◆ **Task to carry out**
Starting with the line that mentions "http://awesome.naquadah.org/doc/api/modules", repeat each line verbatim until the entries end, both ends included.

*** Opening of Source data ***

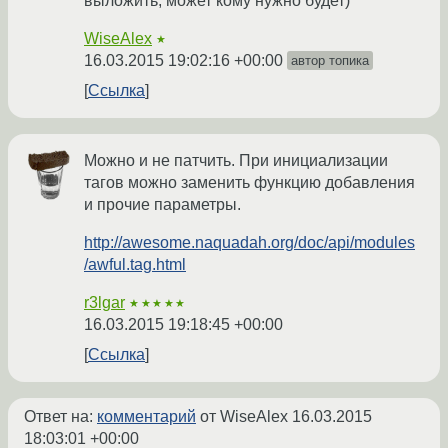
выложить, может кому нужно будет)
WiseAlex
★
16.03.2015 19:02:16 +00:00
автор топика
Ссылка
Можно и не патчить. При инициализации
тагов можно заменить функцию добавления
и прочие параметры.
http://awesome.naquadah.org/doc/api/modules
/awful.tag.html
r3lgar
★★★★★
16.03.2015 19:18:45 +00:00
Ссылка
Ответ на:
комментарий
от WiseAlex
16.03.2015
18:03:01 +00:00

*** Close of Source data ***

◆ **Result below**
http://awesome.naquadah.org/doc/api/modules
/awful.tag.html
r3lgar
★★★★★
16.03.2015 19:18:45 +00:00
Ссылка
Ответ на:
комментарий
от WiseAlex
16.03.2015
18:03:01 +00:00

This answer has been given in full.